How to fix the most impactful AWS RDS Slow queries 🐢

Speeding up slow queries in AWS MySQL instances

Published: Thursday, Oct 17, 2024 Last modified: Thursday, Oct 17, 2024

Assuming the slow_query_log parameter is enabled, ensure you publish those logs to CloudWatch for analysis.

Log insights search

Using Logs Insights, you can retrieve slow logs across multiple RDS instances. With the default retention (none), you can go far back in time to pull all the slow logs.

Log insights date picker

You can download the individual slow logs with a tool like aws rds download-db-log-file-portion, but that typically only a day’s worth, hence using log insights is more practical.

You may want to further filter for specific databases of interest. For example, focusing on writers is most impactful, since vertically scaling writers remains challenging in 2024 with AWS Aurora for MySQL. Outages are often unavoidable, hence it makes sense to make sure writes are efficient.

To analyse them Export results, click “Download table (JSON)”

jq -r '.[] | "\(.["@message"])"' logs-insights-results.json > slow.logs

Using brew install percona-toolkit:

pt-query-digest slow.logs
pt-query-digest output

This will show you the top poorly performing and most impactful queries. Each query will be normalized and assigned an ID like 0x51C9D7BEAD71E9F03961FF1C7528883D, allowing you to identify and address it.

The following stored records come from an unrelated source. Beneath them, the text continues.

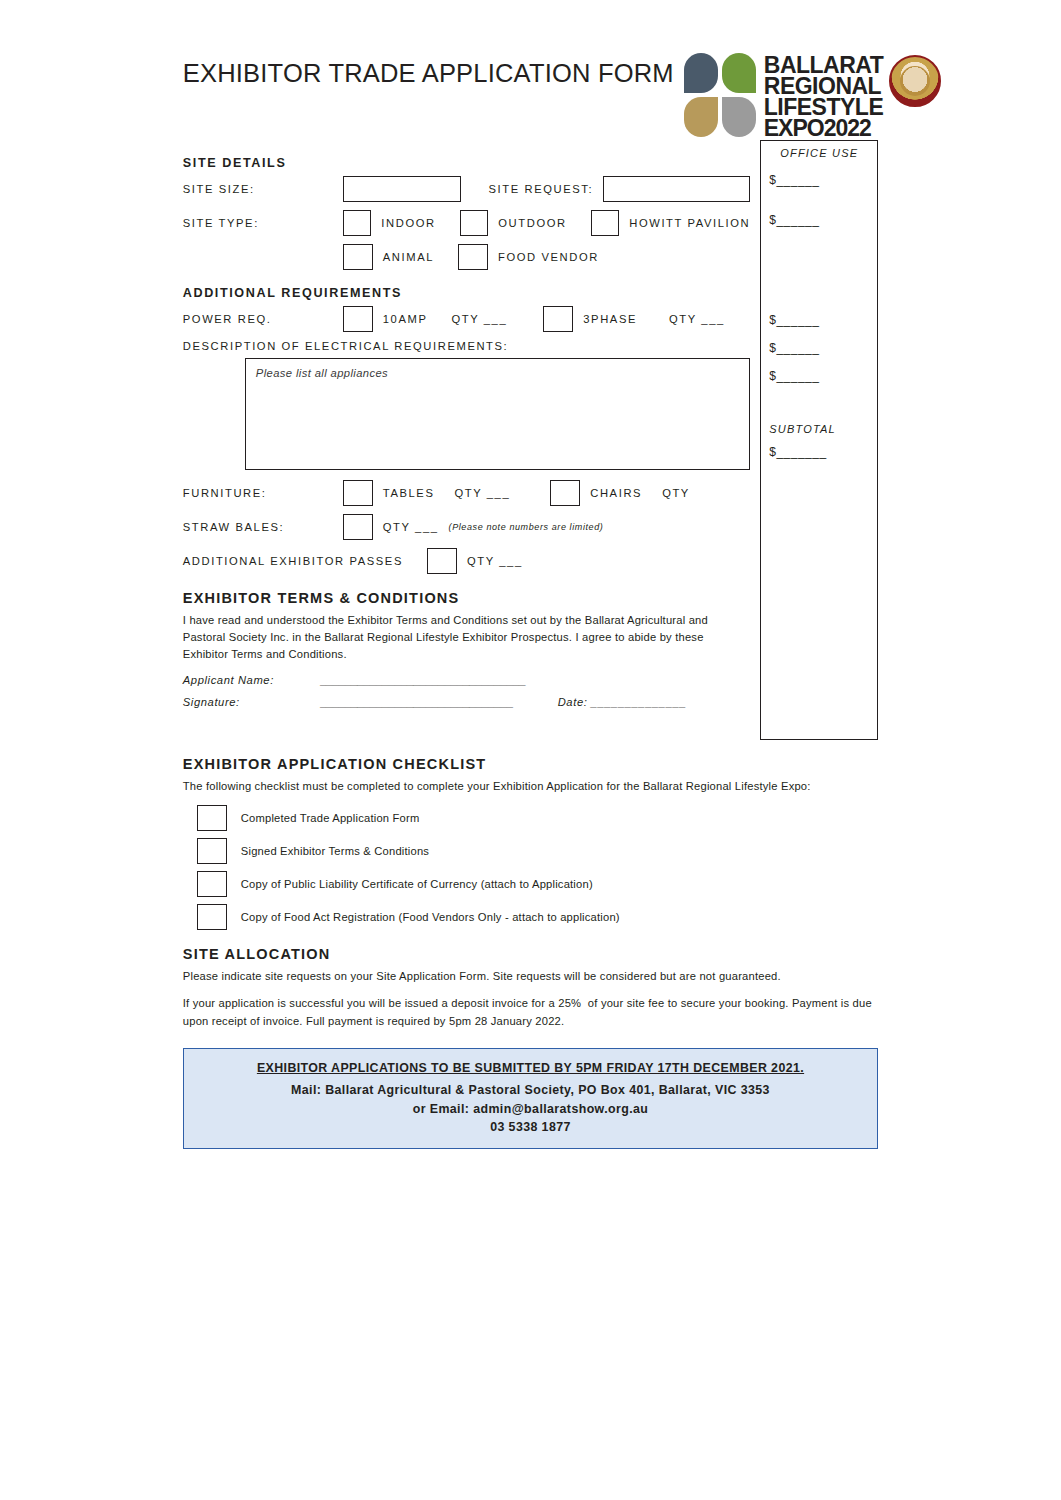EXHIBITOR TRADE APPLICATION FORM
BALLARAT REGIONAL LIFESTYLE EXPO2022
SITE DETAILS
SITE SIZE: SITE REQUEST:
SITE TYPE: INDOOR OUTDOOR HOWITT PAVILION
ANIMAL FOOD VENDOR
ADDITIONAL REQUIREMENTS
POWER REQ. 10AMP QTY ___ 3PHASE QTY ___
DESCRIPTION OF ELECTRICAL REQUIREMENTS:
Please list all appliances
FURNITURE: TABLES QTY ___ CHAIRS QTY
STRAW BALES: QTY ___ (Please note numbers are limited)
ADDITIONAL EXHIBITOR PASSES QTY ___
EXHIBITOR TERMS & CONDITIONS
I have read and understood the Exhibitor Terms and Conditions set out by the Ballarat Agricultural and Pastoral Society Inc. in the Ballarat Regional Lifestyle Exhibitor Prospectus. I agree to abide by these Exhibitor Terms and Conditions.
Applicant Name: _________________________________
Signature: _______________________________ Date: ______________
OFFICE USE
$______
$______
$______
$______
$______
SUBTOTAL
$_______
EXHIBITOR APPLICATION CHECKLIST
The following checklist must be completed to complete your Exhibition Application for the Ballarat Regional Lifestyle Expo:
Completed Trade Application Form
Signed Exhibitor Terms & Conditions
Copy of Public Liability Certificate of Currency (attach to Application)
Copy of Food Act Registration (Food Vendors Only - attach to application)
SITE ALLOCATION
Please indicate site requests on your Site Application Form. Site requests will be considered but are not guaranteed.
If your application is successful you will be issued a deposit invoice for a 25% of your site fee to secure your booking. Payment is due upon receipt of invoice. Full payment is required by 5pm 28 January 2022.
EXHIBITOR APPLICATIONS TO BE SUBMITTED BY 5PM FRIDAY 17TH DECEMBER 2021.
Mail: Ballarat Agricultural & Pastoral Society, PO Box 401, Ballarat, VIC 3353
or Email: admin@ballaratshow.org.au
03 5338 1877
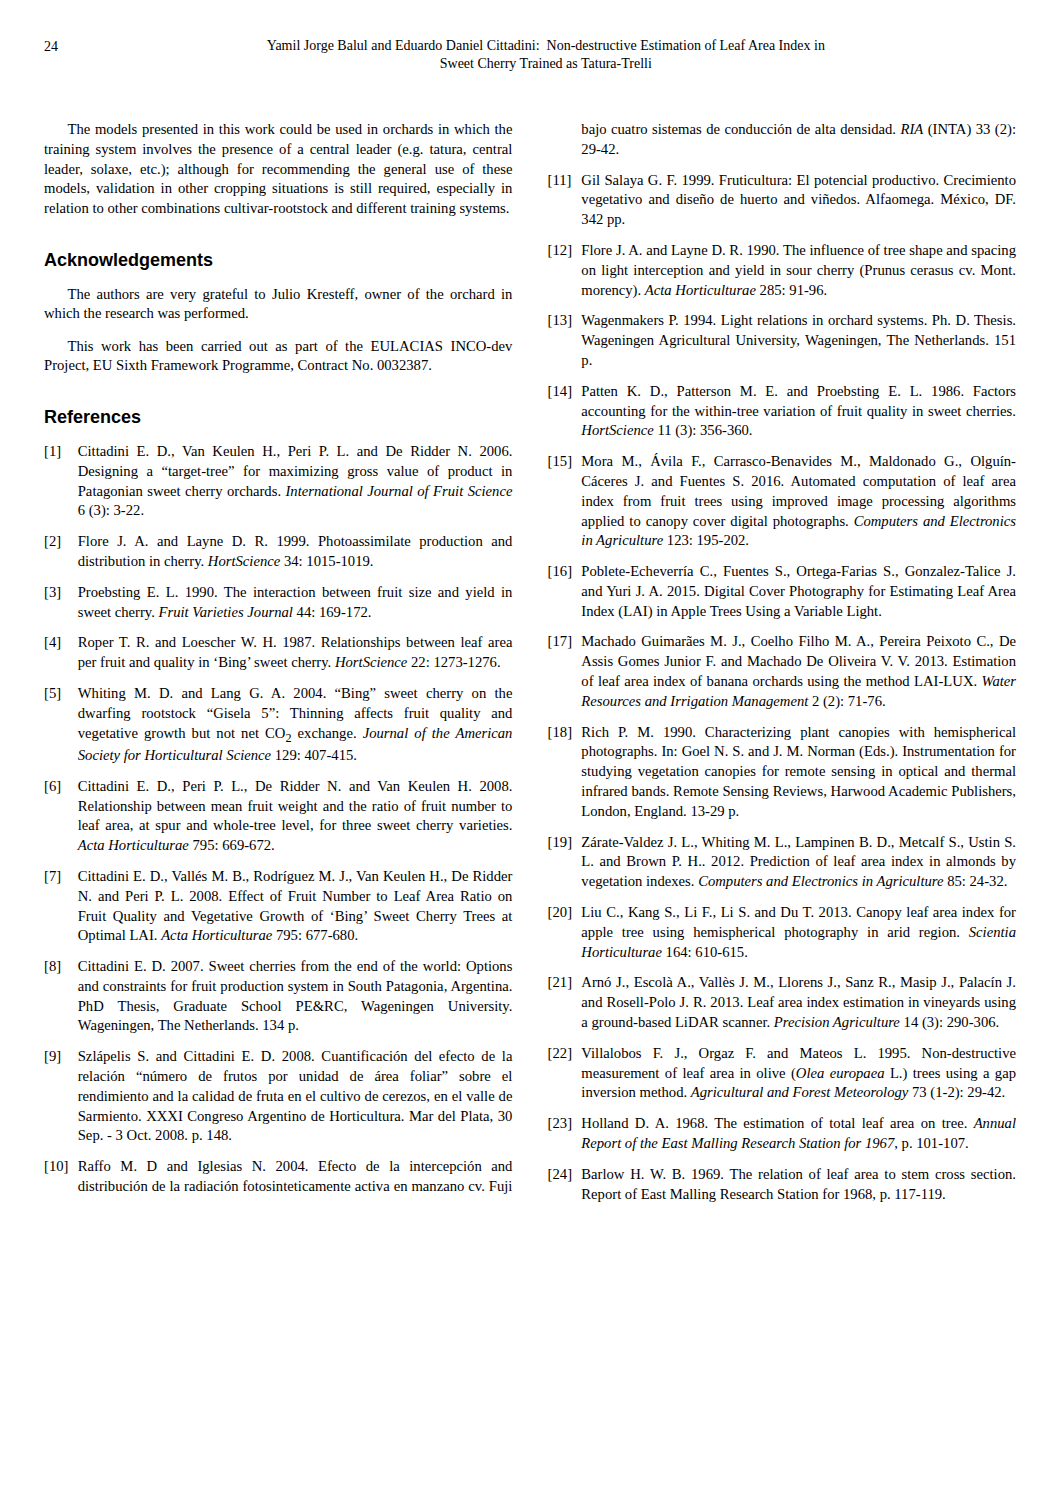24
Yamil Jorge Balul and Eduardo Daniel Cittadini: Non-destructive Estimation of Leaf Area Index in
Sweet Cherry Trained as Tatura-Trelli
The models presented in this work could be used in orchards in which the training system involves the presence of a central leader (e.g. tatura, central leader, solaxe, etc.); although for recommending the general use of these models, validation in other cropping situations is still required, especially in relation to other combinations cultivar-rootstock and different training systems.
Acknowledgements
The authors are very grateful to Julio Kresteff, owner of the orchard in which the research was performed.
This work has been carried out as part of the EULACIAS INCO-dev Project, EU Sixth Framework Programme, Contract No. 0032387.
References
[1] Cittadini E. D., Van Keulen H., Peri P. L. and De Ridder N. 2006. Designing a “target-tree” for maximizing gross value of product in Patagonian sweet cherry orchards. International Journal of Fruit Science 6 (3): 3-22.
[2] Flore J. A. and Layne D. R. 1999. Photoassimilate production and distribution in cherry. HortScience 34: 1015-1019.
[3] Proebsting E. L. 1990. The interaction between fruit size and yield in sweet cherry. Fruit Varieties Journal 44: 169-172.
[4] Roper T. R. and Loescher W. H. 1987. Relationships between leaf area per fruit and quality in ‘Bing’ sweet cherry. HortScience 22: 1273-1276.
[5] Whiting M. D. and Lang G. A. 2004. “Bing” sweet cherry on the dwarfing rootstock “Gisela 5”: Thinning affects fruit quality and vegetative growth but not net CO2 exchange. Journal of the American Society for Horticultural Science 129: 407-415.
[6] Cittadini E. D., Peri P. L., De Ridder N. and Van Keulen H. 2008. Relationship between mean fruit weight and the ratio of fruit number to leaf area, at spur and whole-tree level, for three sweet cherry varieties. Acta Horticulturae 795: 669-672.
[7] Cittadini E. D., Vallés M. B., Rodríguez M. J., Van Keulen H., De Ridder N. and Peri P. L. 2008. Effect of Fruit Number to Leaf Area Ratio on Fruit Quality and Vegetative Growth of ‘Bing’ Sweet Cherry Trees at Optimal LAI. Acta Horticulturae 795: 677-680.
[8] Cittadini E. D. 2007. Sweet cherries from the end of the world: Options and constraints for fruit production system in South Patagonia, Argentina. PhD Thesis, Graduate School PE&RC, Wageningen University. Wageningen, The Netherlands. 134 p.
[9] Szlápelis S. and Cittadini E. D. 2008. Cuantificación del efecto de la relación “número de frutos por unidad de área foliar” sobre el rendimiento and la calidad de fruta en el cultivo de cerezos, en el valle de Sarmiento. XXXI Congreso Argentino de Horticultura. Mar del Plata, 30 Sep. - 3 Oct. 2008. p. 148.
[10] Raffo M. D and Iglesias N. 2004. Efecto de la intercepción and distribución de la radiación fotosinteticamente activa en manzano cv. Fuji bajo cuatro sistemas de conducción de alta densidad. RIA (INTA) 33 (2): 29-42.
[11] Gil Salaya G. F. 1999. Fruticultura: El potencial productivo. Crecimiento vegetativo and diseño de huerto and viñedos. Alfaomega. México, DF. 342 pp.
[12] Flore J. A. and Layne D. R. 1990. The influence of tree shape and spacing on light interception and yield in sour cherry (Prunus cerasus cv. Mont. morency). Acta Horticulturae 285: 91-96.
[13] Wagenmakers P. 1994. Light relations in orchard systems. Ph. D. Thesis. Wageningen Agricultural University, Wageningen, The Netherlands. 151 p.
[14] Patten K. D., Patterson M. E. and Proebsting E. L. 1986. Factors accounting for the within-tree variation of fruit quality in sweet cherries. HortScience 11 (3): 356-360.
[15] Mora M., Ávila F., Carrasco-Benavides M., Maldonado G., Olguín-Cáceres J. and Fuentes S. 2016. Automated computation of leaf area index from fruit trees using improved image processing algorithms applied to canopy cover digital photographs. Computers and Electronics in Agriculture 123: 195-202.
[16] Poblete-Echeverría C., Fuentes S., Ortega-Farias S., Gonzalez-Talice J. and Yuri J. A. 2015. Digital Cover Photography for Estimating Leaf Area Index (LAI) in Apple Trees Using a Variable Light.
[17] Machado Guimarães M. J., Coelho Filho M. A., Pereira Peixoto C., De Assis Gomes Junior F. and Machado De Oliveira V. V. 2013. Estimation of leaf area index of banana orchards using the method LAI-LUX. Water Resources and Irrigation Management 2 (2): 71-76.
[18] Rich P. M. 1990. Characterizing plant canopies with hemispherical photographs. In: Goel N. S. and J. M. Norman (Eds.). Instrumentation for studying vegetation canopies for remote sensing in optical and thermal infrared bands. Remote Sensing Reviews, Harwood Academic Publishers, London, England. 13-29 p.
[19] Zárate-Valdez J. L., Whiting M. L., Lampinen B. D., Metcalf S., Ustin S. L. and Brown P. H.. 2012. Prediction of leaf area index in almonds by vegetation indexes. Computers and Electronics in Agriculture 85: 24-32.
[20] Liu C., Kang S., Li F., Li S. and Du T. 2013. Canopy leaf area index for apple tree using hemispherical photography in arid region. Scientia Horticulturae 164: 610-615.
[21] Arnó J., Escolà A., Vallès J. M., Llorens J., Sanz R., Masip J., Palacín J. and Rosell-Polo J. R. 2013. Leaf area index estimation in vineyards using a ground-based LiDAR scanner. Precision Agriculture 14 (3): 290-306.
[22] Villalobos F. J., Orgaz F. and Mateos L. 1995. Non-destructive measurement of leaf area in olive (Olea europaea L.) trees using a gap inversion method. Agricultural and Forest Meteorology 73 (1-2): 29-42.
[23] Holland D. A. 1968. The estimation of total leaf area on tree. Annual Report of the East Malling Research Station for 1967, p. 101-107.
[24] Barlow H. W. B. 1969. The relation of leaf area to stem cross section. Report of East Malling Research Station for 1968, p. 117-119.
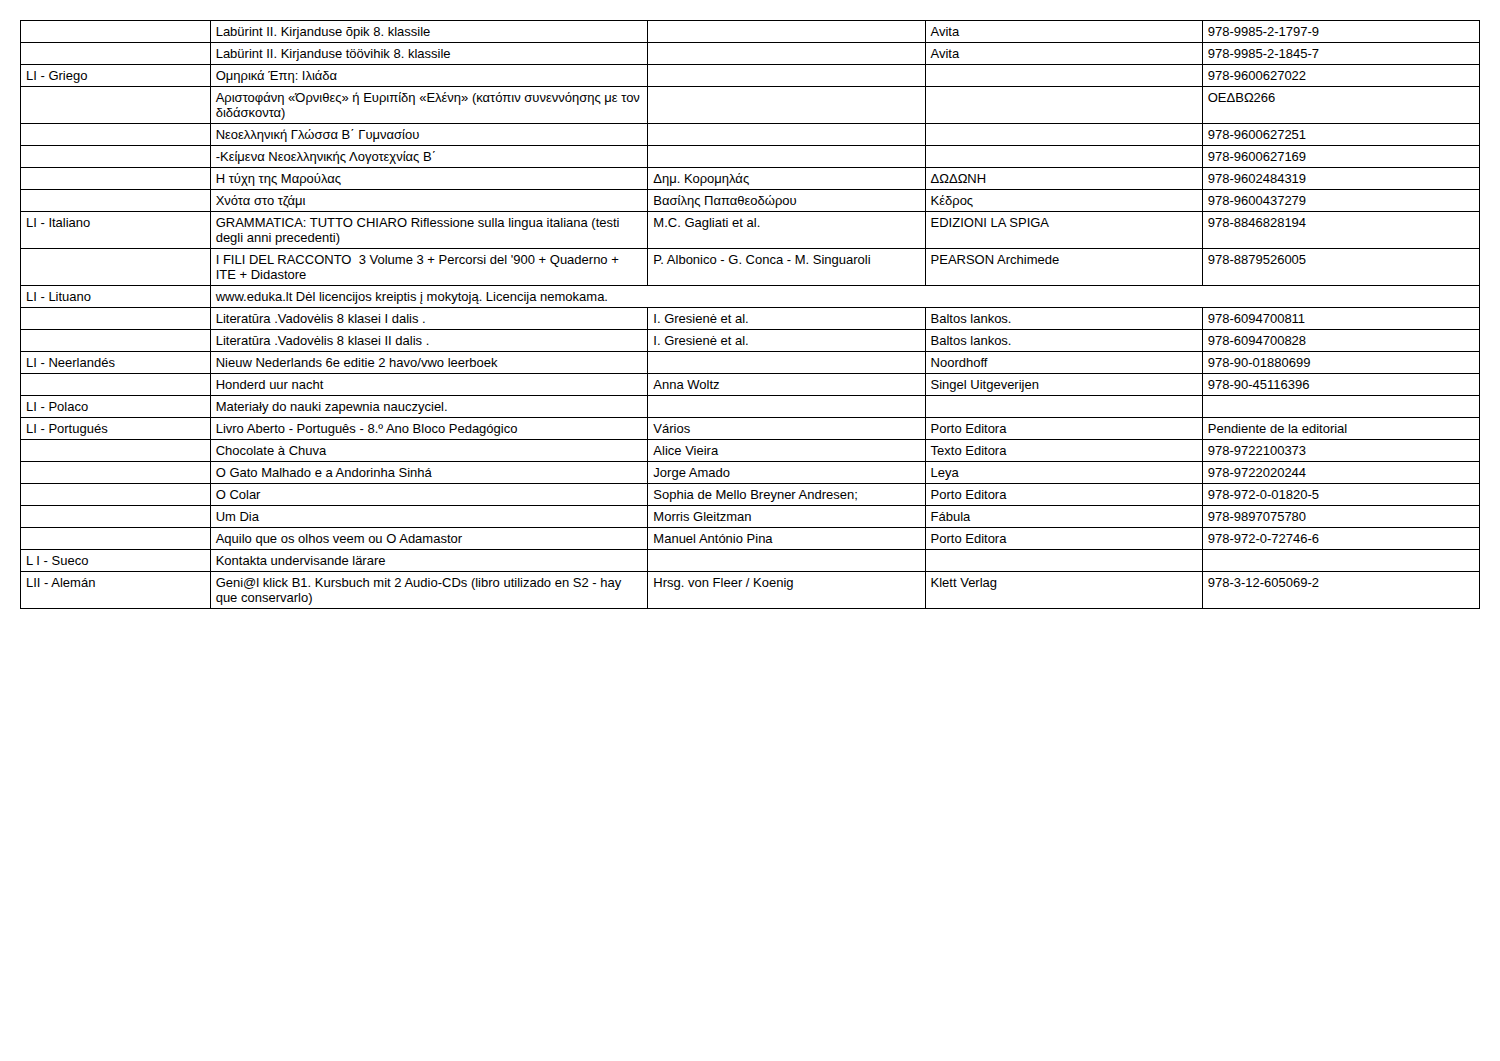| | Labürint II. Kirjanduse õpik 8. klassile | | Avita | 978-9985-2-1797-9 |
| | Labürint II. Kirjanduse töövihik 8. klassile | | Avita | 978-9985-2-1845-7 |
| LI - Griego | Ομηρικά Έπη: Ιλιάδα | | | 978-9600627022 |
| | Αριστοφάνη «Όρνιθες» ή Ευριπίδη «Ελένη» (κατόπιν συνεννόησης με τον διδάσκοντα) | | | ΟΕΔΒΩ266 |
| | Νεοελληνική Γλώσσα Β΄ Γυμνασίου | | | 978-9600627251 |
| | -Κείμενα Νεοελληνικής Λογοτεχνίας Β΄ | | | 978-9600627169 |
| | Η τύχη της Μαρούλας | Δημ. Κορομηλάς | ΔΩΔΩΝΗ | 978-9602484319 |
| | Χνότα στο τζάμι | Βασίλης Παπαθεοδώρου | Κέδρος | 978-9600437279 |
| LI - Italiano | GRAMMATICA: TUTTO CHIARO Riflessione sulla lingua italiana (testi degli anni precedenti) | M.C. Gagliati et al. | EDIZIONI LA SPIGA | 978-8846828194 |
| | I FILI DEL RACCONTO 3 Volume 3 + Percorsi del '900 + Quaderno + ITE + Didastore | P. Albonico - G. Conca - M. Singuaroli | PEARSON Archimede | 978-8879526005 |
| LI - Lituano | www.eduka.lt Dėl licencijos kreiptis į mokytoją. Licencija nemokama. |
| | Literatūra .Vadovėlis 8 klasei I dalis . | I. Gresienė et al. | Baltos lankos. | 978-6094700811 |
| | Literatūra .Vadovėlis 8 klasei II dalis . | I. Gresienė et al. | Baltos lankos. | 978-6094700828 |
| LI - Neerlandés | Nieuw Nederlands 6e editie 2 havo/vwo leerboek | | Noordhoff | 978-90-01880699 |
| | Honderd uur nacht | Anna Woltz | Singel Uitgeverijen | 978-90-45116396 |
| LI - Polaco | Materiały do nauki zapewnia nauczyciel. | | | |
| LI - Portugués | Livro Aberto - Português - 8.º Ano Bloco Pedagógico | Vários | Porto Editora | Pendiente de la editorial |
| | Chocolate à Chuva | Alice Vieira | Texto Editora | 978-9722100373 |
| | O Gato Malhado e a Andorinha Sinhá | Jorge Amado | Leya | 978-9722020244 |
| | O Colar | Sophia de Mello Breyner Andresen; | Porto Editora | 978-972-0-01820-5 |
| | Um Dia | Morris Gleitzman | Fábula | 978-9897075780 |
| | Aquilo que os olhos veem ou O Adamastor | Manuel António Pina | Porto Editora | 978-972-0-72746-6 |
| L I - Sueco | Kontakta undervisande lärare | | | |
| LII - Alemán | Geni@l klick B1. Kursbuch mit 2 Audio-CDs (libro utilizado en S2 - hay que conservarlo) | Hrsg. von Fleer / Koenig | Klett Verlag | 978-3-12-605069-2 |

If the query affects many tenants or databases, you can see that in the details of the query, for example.

# Databases    foo_d... (42/44%), bar_doc... (26/27%)... 8 more

Now it’s time to optimize the prioritised slow query. Ideally, you should recreate the database with anonymized data to try practical refactors, which often involves trial and error to determine where time is being spent. pt-query-digest, as you may have noticed, offers commands to recreate the environment and use EXPLAIN on the query.

Remember, query time is the north star metric.

Once you have effective query refactors that improve performance, the next step is to update the code that executes the query — a challenging task.

One of the most frustrating problems on a large estate is not knowing where the backend code constructs the poorly performing SQL query.

There could be pseudo-attributes embedded in queries, such as comments like -- file: /login.php, line: 493;, as documented in pt-query-digest’s man page.

However, it’s unlikely that such “source mapping” embedded attributes exist, though it would be helpful if they did! You more than likely will spend some time grepping around the code base, trying to work out where the SQL query is constructed.

SQL queries are often constructed by an Object–Relational Mapping (ORM) tool, which can result in poorly performing queries. Every ORM framework offers an “escape hatch” to run a SQL query directly; this is what you might leverage to bypass the ORM and deliver your optimized performant SQL query.

Though more often that not, the design of the UI or API is at fault. Asking for too much data, allowing for too many arguments or not paginating results correctly, can result in slow queries that destabilise your platform. APIs are hard to fix, as they are often consumed by many clients & integrations, and changing the API is a breaking change.